**PROBLEM REQUIREMENTS:** Print exactly the lines below between the line holding "974 B. Willems" and the line holding "radiative damping on", inclusive, and nothing more.

**PROVIDED INFORMATION:**
== == ==

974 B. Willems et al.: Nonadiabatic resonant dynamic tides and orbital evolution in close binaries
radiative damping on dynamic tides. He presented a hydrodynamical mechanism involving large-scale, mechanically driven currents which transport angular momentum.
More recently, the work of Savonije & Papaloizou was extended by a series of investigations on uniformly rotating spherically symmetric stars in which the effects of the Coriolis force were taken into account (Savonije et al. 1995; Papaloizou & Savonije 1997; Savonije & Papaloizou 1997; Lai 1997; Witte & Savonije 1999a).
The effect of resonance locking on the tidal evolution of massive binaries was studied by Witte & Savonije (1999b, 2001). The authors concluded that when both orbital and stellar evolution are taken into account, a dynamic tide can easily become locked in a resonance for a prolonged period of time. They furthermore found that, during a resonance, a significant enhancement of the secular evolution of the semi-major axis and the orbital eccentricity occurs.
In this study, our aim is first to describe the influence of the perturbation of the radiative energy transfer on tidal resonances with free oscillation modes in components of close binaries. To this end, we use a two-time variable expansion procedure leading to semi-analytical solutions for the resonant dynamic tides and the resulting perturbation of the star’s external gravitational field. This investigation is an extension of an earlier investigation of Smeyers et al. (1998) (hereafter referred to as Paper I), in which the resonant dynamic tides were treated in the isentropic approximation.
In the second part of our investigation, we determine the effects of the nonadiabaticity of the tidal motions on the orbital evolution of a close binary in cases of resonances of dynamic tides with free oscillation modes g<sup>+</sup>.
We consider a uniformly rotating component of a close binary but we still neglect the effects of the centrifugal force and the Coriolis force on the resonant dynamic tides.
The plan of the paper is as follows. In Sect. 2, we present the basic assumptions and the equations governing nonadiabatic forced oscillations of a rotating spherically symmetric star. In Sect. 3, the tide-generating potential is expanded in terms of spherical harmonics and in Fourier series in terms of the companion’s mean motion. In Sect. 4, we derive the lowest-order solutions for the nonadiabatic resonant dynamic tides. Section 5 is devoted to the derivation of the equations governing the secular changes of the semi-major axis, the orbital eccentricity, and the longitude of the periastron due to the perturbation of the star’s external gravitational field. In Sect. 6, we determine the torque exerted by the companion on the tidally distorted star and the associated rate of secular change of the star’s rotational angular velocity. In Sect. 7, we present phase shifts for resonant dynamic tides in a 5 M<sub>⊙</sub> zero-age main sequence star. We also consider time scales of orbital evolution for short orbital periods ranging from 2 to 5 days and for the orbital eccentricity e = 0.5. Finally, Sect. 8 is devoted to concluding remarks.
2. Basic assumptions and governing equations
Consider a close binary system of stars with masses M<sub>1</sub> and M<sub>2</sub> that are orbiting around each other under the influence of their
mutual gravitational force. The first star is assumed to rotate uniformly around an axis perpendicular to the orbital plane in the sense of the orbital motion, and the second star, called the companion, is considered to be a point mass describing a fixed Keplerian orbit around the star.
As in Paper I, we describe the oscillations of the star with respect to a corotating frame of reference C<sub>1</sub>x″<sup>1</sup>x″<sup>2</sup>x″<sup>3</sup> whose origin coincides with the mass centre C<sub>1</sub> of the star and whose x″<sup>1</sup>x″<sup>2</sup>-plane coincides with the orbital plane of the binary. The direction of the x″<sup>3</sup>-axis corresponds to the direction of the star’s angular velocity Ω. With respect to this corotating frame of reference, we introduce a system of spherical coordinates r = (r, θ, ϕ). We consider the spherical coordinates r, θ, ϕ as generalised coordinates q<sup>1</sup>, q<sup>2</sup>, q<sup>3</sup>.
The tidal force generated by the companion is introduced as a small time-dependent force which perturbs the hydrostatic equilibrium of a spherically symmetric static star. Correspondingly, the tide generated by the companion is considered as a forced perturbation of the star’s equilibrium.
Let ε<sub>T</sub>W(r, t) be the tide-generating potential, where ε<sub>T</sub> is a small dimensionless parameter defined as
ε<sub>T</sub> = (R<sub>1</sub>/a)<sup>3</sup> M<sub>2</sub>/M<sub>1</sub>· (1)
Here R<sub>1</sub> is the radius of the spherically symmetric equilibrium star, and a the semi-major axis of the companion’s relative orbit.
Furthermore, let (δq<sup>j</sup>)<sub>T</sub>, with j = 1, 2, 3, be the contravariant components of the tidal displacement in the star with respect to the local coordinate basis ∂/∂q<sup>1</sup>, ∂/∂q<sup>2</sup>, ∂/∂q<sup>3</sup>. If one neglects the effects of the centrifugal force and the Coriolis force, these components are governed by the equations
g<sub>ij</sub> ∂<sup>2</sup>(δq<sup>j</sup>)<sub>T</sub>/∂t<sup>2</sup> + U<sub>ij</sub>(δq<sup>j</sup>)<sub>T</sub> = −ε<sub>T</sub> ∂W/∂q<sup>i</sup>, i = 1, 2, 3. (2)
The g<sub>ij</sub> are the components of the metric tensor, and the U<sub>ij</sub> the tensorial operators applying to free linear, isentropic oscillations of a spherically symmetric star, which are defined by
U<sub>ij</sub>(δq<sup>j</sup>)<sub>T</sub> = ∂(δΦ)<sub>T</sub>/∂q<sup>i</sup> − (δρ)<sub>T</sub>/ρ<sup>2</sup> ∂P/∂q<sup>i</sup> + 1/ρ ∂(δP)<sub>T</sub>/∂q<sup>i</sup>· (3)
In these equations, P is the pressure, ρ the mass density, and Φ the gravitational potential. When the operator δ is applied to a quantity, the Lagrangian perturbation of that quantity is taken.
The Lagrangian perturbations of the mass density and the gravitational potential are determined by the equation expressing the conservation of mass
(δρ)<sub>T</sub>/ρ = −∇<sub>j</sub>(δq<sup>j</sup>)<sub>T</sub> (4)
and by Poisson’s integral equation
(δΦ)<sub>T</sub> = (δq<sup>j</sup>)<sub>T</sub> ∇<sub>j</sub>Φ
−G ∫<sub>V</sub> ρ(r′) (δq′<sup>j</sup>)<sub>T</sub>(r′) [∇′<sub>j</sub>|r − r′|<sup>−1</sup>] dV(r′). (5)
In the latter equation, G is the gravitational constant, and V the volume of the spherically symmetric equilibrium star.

== == ==

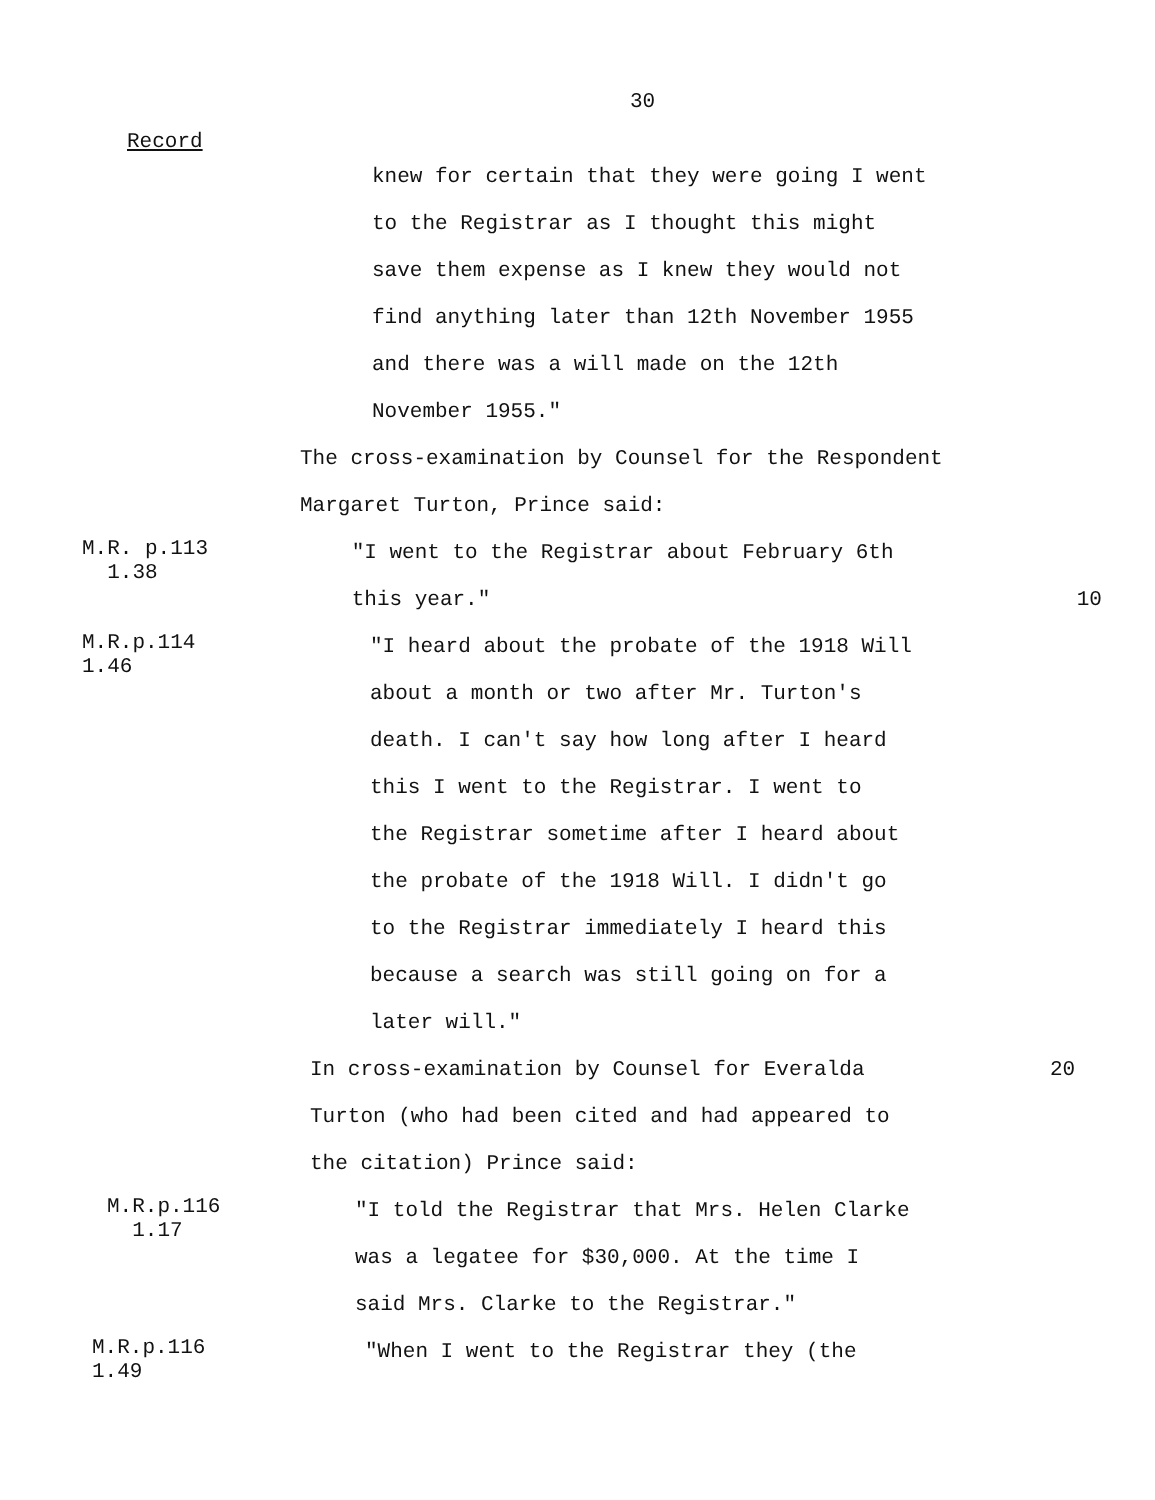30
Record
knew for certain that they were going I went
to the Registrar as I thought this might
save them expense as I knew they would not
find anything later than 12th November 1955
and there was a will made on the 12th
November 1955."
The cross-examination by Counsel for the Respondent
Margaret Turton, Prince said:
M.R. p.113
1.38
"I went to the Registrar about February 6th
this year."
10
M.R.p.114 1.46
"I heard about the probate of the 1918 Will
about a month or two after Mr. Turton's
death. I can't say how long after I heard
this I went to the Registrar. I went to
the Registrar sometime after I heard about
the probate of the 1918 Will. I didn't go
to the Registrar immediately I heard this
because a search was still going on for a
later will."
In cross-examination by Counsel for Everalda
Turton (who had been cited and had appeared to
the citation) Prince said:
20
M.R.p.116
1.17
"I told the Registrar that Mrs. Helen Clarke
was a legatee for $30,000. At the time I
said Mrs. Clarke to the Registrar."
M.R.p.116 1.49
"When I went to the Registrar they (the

== == ==

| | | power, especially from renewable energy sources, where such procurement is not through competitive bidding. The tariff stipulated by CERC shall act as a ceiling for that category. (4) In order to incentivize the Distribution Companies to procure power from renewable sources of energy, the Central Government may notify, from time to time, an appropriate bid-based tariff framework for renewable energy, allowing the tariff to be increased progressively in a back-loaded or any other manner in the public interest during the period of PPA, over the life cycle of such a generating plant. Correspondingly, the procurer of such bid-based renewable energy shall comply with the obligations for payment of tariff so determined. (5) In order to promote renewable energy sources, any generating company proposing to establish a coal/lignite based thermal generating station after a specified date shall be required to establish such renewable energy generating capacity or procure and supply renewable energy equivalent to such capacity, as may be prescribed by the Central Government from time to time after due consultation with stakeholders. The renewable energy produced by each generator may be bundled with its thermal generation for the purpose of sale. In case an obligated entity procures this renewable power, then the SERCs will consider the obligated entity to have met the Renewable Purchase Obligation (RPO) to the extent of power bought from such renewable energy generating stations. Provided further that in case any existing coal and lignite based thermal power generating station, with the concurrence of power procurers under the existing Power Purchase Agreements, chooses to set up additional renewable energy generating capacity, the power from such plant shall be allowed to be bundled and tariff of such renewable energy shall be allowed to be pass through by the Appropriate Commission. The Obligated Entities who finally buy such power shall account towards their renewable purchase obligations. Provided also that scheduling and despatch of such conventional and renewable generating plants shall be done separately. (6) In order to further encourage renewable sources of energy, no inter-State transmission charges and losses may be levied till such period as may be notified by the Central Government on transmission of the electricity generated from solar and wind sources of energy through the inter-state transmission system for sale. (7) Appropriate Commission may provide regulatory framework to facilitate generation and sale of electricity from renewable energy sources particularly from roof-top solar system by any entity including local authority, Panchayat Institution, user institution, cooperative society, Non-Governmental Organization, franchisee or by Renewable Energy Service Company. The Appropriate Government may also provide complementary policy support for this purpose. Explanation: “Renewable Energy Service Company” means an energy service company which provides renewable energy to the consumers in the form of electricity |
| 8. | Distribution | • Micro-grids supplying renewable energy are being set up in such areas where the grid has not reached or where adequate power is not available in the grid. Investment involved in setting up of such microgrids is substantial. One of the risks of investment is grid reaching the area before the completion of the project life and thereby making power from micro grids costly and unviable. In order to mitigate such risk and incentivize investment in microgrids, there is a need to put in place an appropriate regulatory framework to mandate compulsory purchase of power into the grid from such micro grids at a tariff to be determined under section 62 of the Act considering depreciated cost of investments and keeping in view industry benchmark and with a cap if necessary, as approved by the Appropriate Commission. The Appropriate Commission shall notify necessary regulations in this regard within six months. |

== == ==

**REPLY:**
974 B. Willems et al.: Nonadiabatic resonant dynamic tides and orbital evolution in close binaries
radiative damping on dynamic tides. He presented a hydrodynamical mechanism involving large-scale, mechanically driven currents which transport angular momentum.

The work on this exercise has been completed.